Interview: Dave Wylie

Bootstrap Enterprises is an east Lancashire-based not for profit business, a community enterprise that for more than 30 years has been involved in welfare-to-work activities, business start-up support, vocational training, and other services to social enterprises in the area. “Probably around 80% of our business is around delivering welfare-to-work activities,” Dave Wylie, Programme Manager with Bootstrap, tells 3SC Impact. The staff of around 100 delivers a variety of Department of Work and Pensions (DWP), Big Lottery, and European Social Fund supported programmes. For 3SC, Bootstrap delivers its Specialist Employment Service across Lancashire. Bootstrap currently has some 12 delivery contracts with around 2,500 clients across east Lancashire.

“I’ve been with the company about 10 years now,” says Wylie, “and it’s changed a lot. I came from a local authority background and in 2008 we transferred the services we delivered to support disabled people out of the local authority and into Bootstrap.

How have things changed? “I think the kind of business-driven focus on payment by results model that DWP lives and dies by now is a huge change – we could be working with some clients for up to two years before we start to see any revenue return from the contract. That’s been the greatest change in the last seven or eight years, the understanding that only a good performance is going to bring you the income that you need.” But does payment by results work in such a sensitive area, where lots of damaged individuals come though Bootstrap’s doors, each with their own complexity of problems? “From a taxpayer’s perspective I think payment by results is a good model of ensuring value for money, in terms of government letting other organisations deliver its services,” says Wylie. “The challenge becomes when you consider an organisation like ourselves – smallish, not for profit, but we are the local specialist – and resource-wise it can be quite a challenge to deliver. It can get quite hairy sometimes but from the taxpayer’s perspective the payment by results model is absolutely the right way to play it. It doesn’t recognise some of the challenges that particular customers can bring, but we are resigned to it now.”

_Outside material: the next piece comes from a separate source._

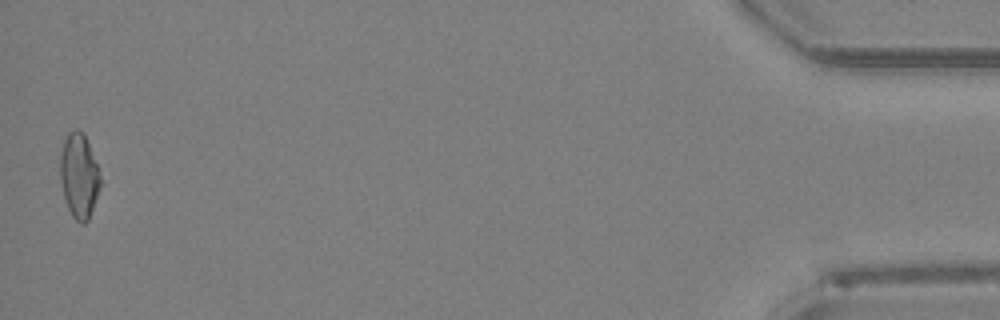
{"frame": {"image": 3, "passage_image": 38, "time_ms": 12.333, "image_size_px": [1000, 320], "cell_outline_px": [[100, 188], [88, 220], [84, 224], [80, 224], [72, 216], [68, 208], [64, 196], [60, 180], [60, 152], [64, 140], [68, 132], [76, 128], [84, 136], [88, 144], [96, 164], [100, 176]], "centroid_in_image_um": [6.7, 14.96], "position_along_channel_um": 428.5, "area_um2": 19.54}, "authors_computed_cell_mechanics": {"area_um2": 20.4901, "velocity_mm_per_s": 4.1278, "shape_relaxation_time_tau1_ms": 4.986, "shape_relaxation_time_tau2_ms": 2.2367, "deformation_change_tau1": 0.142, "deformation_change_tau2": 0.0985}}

Wylie is clearly a committed enthusiast for his work. “It’s very difficult,” he says, “to explain to people exactly what it is you do. On the local level, everybody knows Bootstrap, everybody knows that company next to the railway station with the two big red doors is Bootstrap – but unless you have been through those doors very few people actually know what it is that we do. We are rooted in the east Lancashire area.”

And he’s a big fan of 3SC. “They are a very good and proactive organisation to work with. They do invest in us, are very supportive of us, and despite the scale of our very small piece in the overall contract we deliver for them, we are so very well looked after. They offer us training and make sure that happens reasonably locally. We benefit from a good contractor/sub- contractor relationship with them. When we do work as a sub- contractor for one of these big organisations, the sense is always very much ‘this is how we do it and this is what you will achieve’ and it’s numbers, numbers, numbers and outcomes, outcomes, outcomes. But 3SC are very respectful of our skills and experience, and are very tolerant of the challenging situations some of our clients face and how long that might take.”

The challenges for someone such as Dave Wylie are various, but one thing causes difficulties these days – the growth of short-term working and temping agencies’ recruitment: they make meeting the DWP’s requirements for sustainable jobs tricky. Young people facing difficulties with apprenticeships is another issue – the sheer complexity of the benefits system and payments make life difficult for young people. But when we ask him what would make his life easier, or better, or more fulfilling, he only pauses briefly before saying: “My life would be much more fulfilling, in terms of the people me and my colleagues work with, if we could ensure opportunities and access to jobs for all people with disabilities. In the DWP’s Access to Work programme it’s a bit of a chicken-and-egg world; you’ve almost got to have the job in place before you will be considered for Access to Work support. In an ideal world a more accessible and responsive Access to Work programme would better serve our customers and employers too.”